COMPLETE THE FOLLOWING —
- A) In the forum excerpt on speculative decoding, what typical speedup does one commenter give?
- B) Duplicate the passage of the forum excerpt on speculative decoding starting at "7 replies →" and ending at "which is ridiculous.".

TEXT EXCERPT —

━━━━━━━━

The draft model essentially predicts the next token quickly, enabling you to start generating the subsequent token in parallel. If the guess is right, the second generated token is correct. If it is wrong, the second generated token is also potentially wrong, so it must be generated again using the correct prior token obtained through the big model.
A poor draft model will simply slow down the process without affecting the output.
- furyofantares 17 hours ago
  
  > If the guess is right
  This is the crux. What makes the guess "right"?
  I think the acceptance criteria is not that the token is exactly the token the big model would have produced. It's accepted of the big model verifies that the probability of that token was high enough.
  How close it is to the same output (or same distribution of outputs) you'd get from running the big model would be dependent on temperature, top-k, top-p settings, or other inference parameters.
  
  7 replies →
petu 17 hours ago

Speculative decoding batches multiple completions on all possible outcomes (0/1/2 draft tokens accepted) and sees if big model deviates at any point -- thus verifying each token. So there's no difference in output.

ac29 13 hours ago

Memory and compute/energy overhead

moffkalast 16 hours ago

It's based on taking advantage of spare compute if you have it. A tiny model generates a few steps ahead first, then the large one runs batch inference on all of those at once as if you are at that point in time. If they all check out afterwards it jumps ahead, otherwise it discards and goes onto the next one.

Not sure about this implementation, but conceptually it only works well on very capable GPUs for very predictable output. Typical speedup is about 30%, not sure how google is claiming 250% which is ridiculous.

And if you don't have enough compute, then you get negative speedup from all the extra overhead.

━━━━━━━━

DATASET RECORDS —
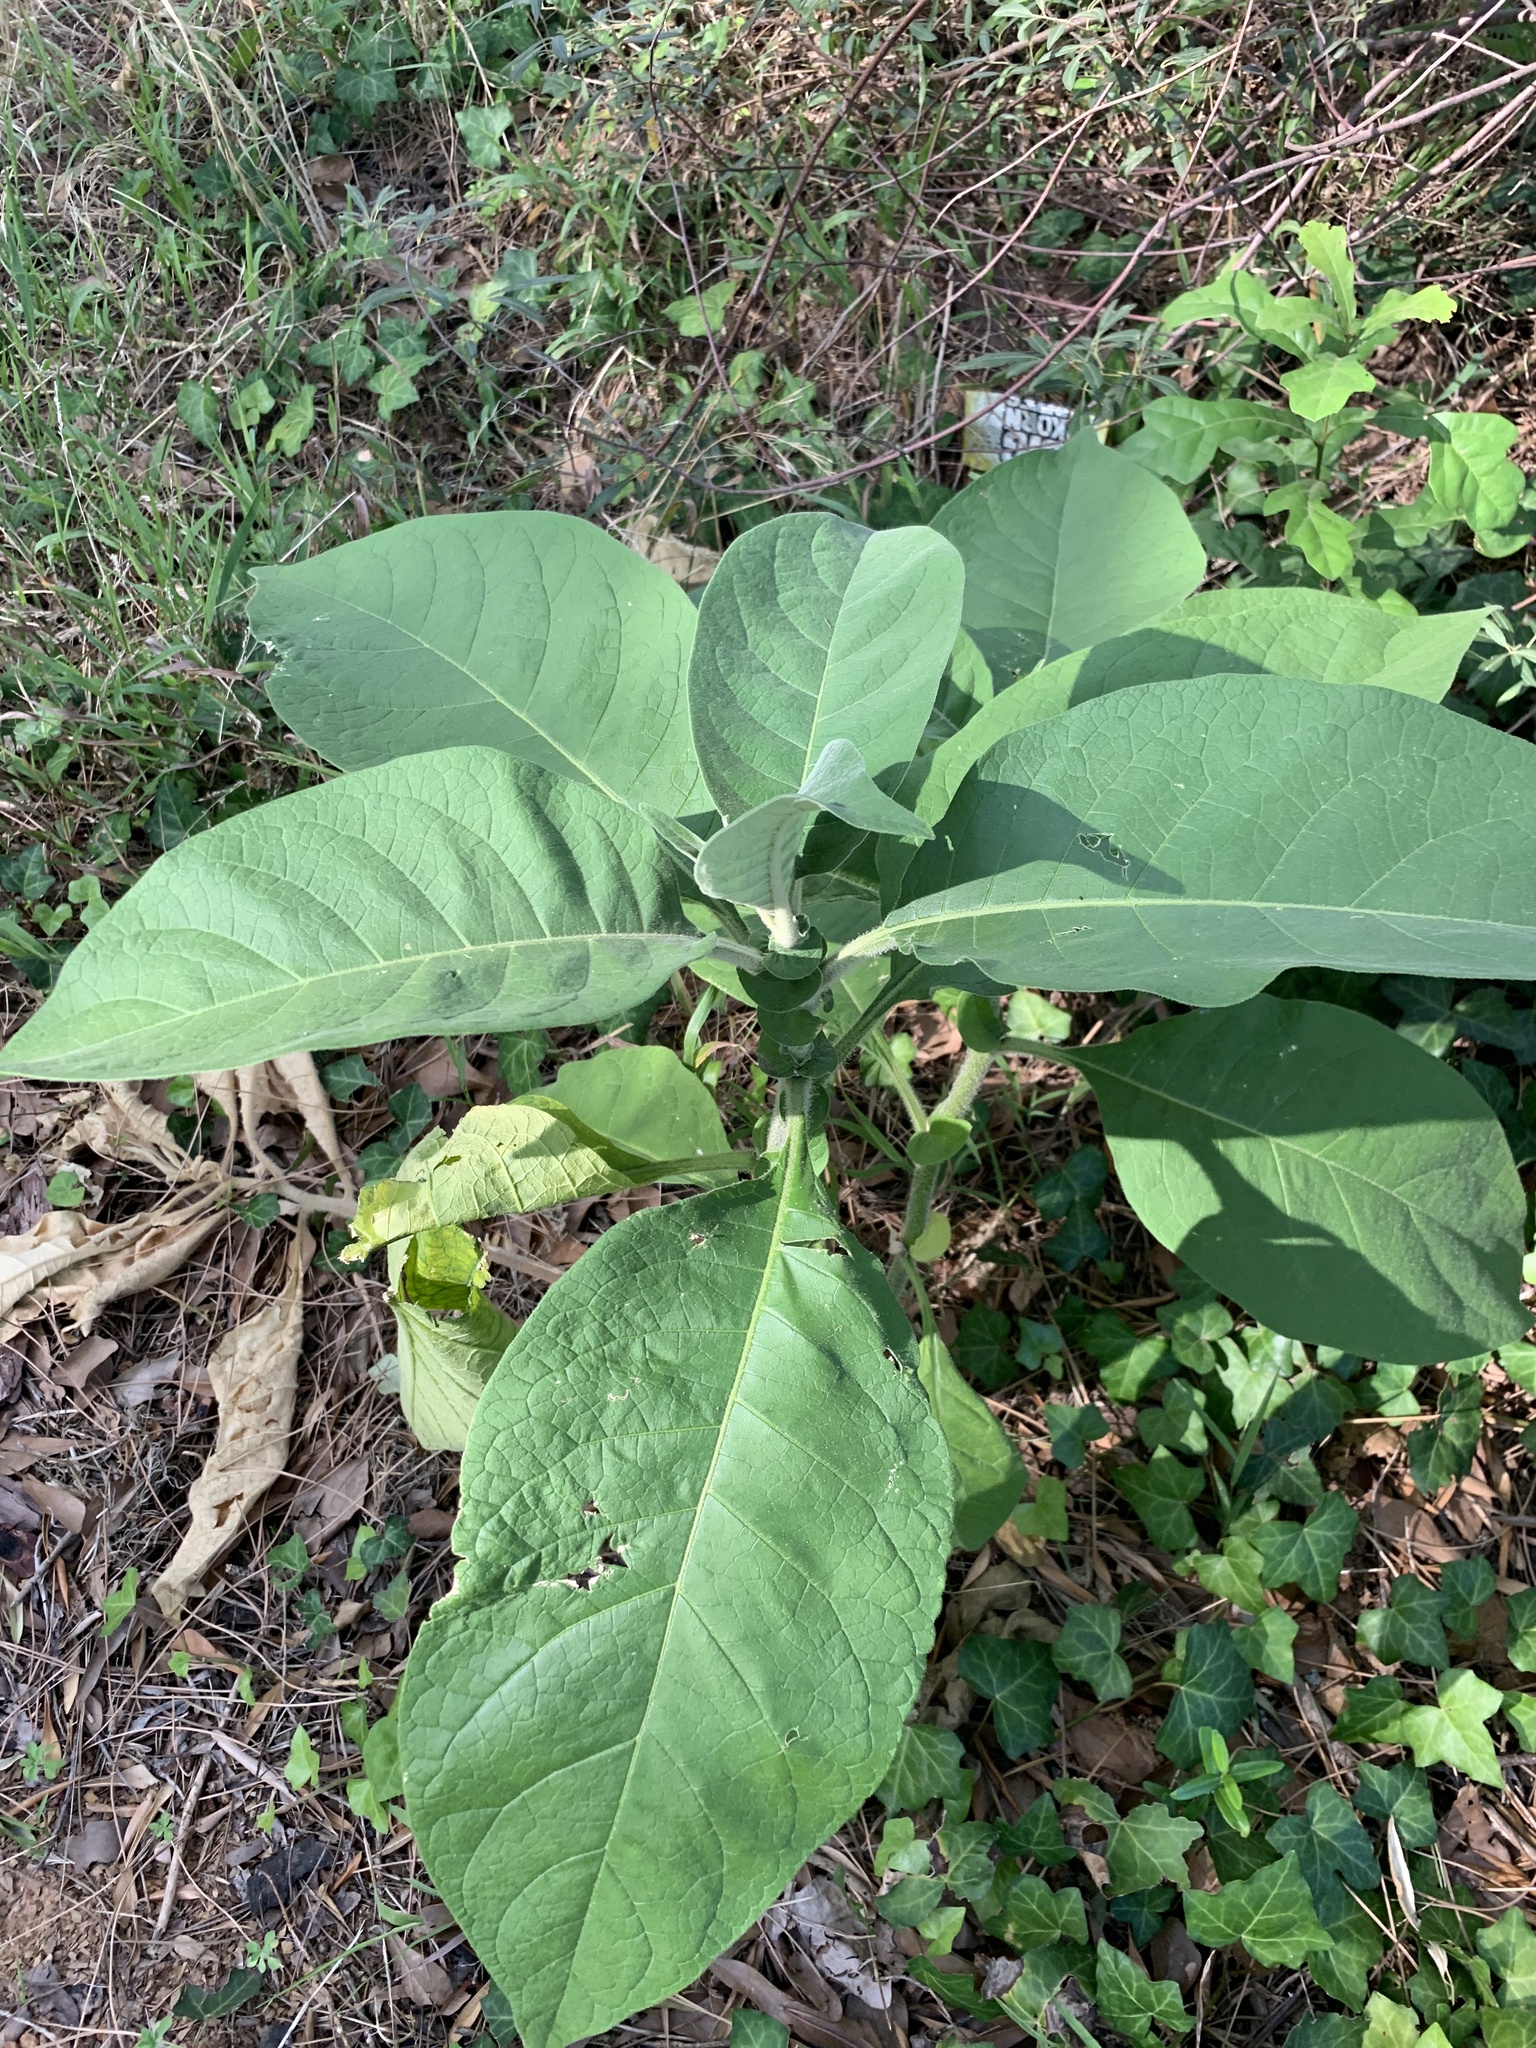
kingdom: Plantae
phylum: Tracheophyta
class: Magnoliopsida
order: Solanales
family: Solanaceae
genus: Solanum
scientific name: Solanum mauritianum
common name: Earleaf nightshade
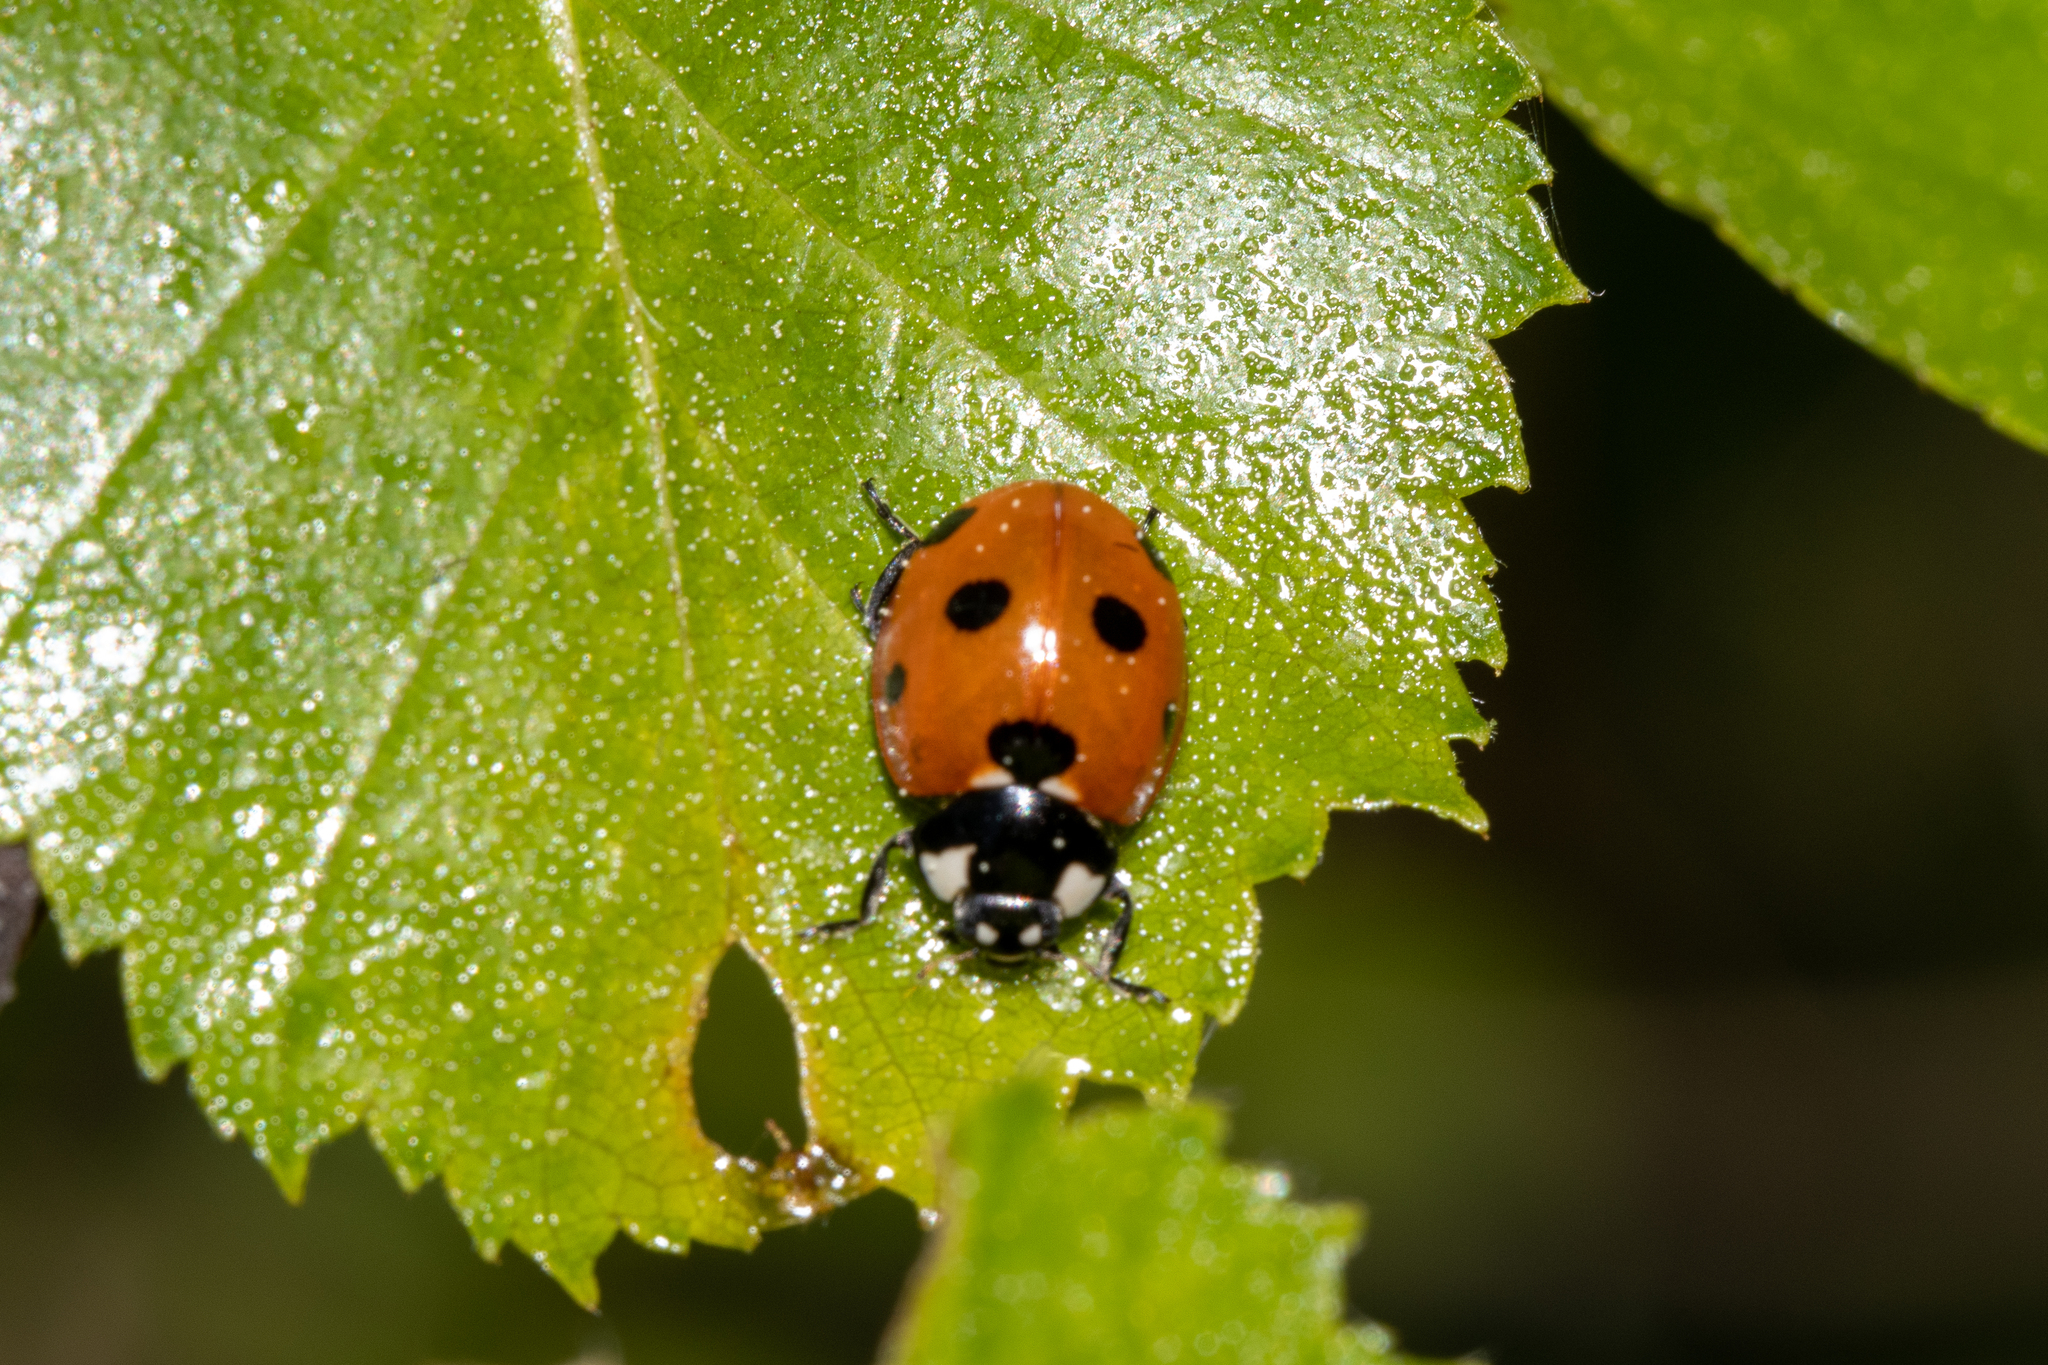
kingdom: Animalia
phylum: Arthropoda
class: Insecta
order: Coleoptera
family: Coccinellidae
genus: Coccinella
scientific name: Coccinella septempunctata
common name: Sevenspotted lady beetle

━━━━━━━━

ANSWERS IN ORDER —
- A) About 30%.

- B)
7 replies →
petu 17 hours ago

Speculative decoding batches multiple completions on all possible outcomes (0/1/2 draft tokens accepted) and sees if big model deviates at any point -- thus verifying each token. So there's no difference in output.

ac29 13 hours ago

Memory and compute/energy overhead

moffkalast 16 hours ago

It's based on taking advantage of spare compute if you have it. A tiny model generates a few steps ahead first, then the large one runs batch inference on all of those at once as if you are at that point in time. If they all check out afterwards it jumps ahead, otherwise it discards and goes onto the next one.

Not sure about this implementation, but conceptually it only works well on very capable GPUs for very predictable output. Typical speedup is about 30%, not sure how google is claiming 250% which is ridiculous.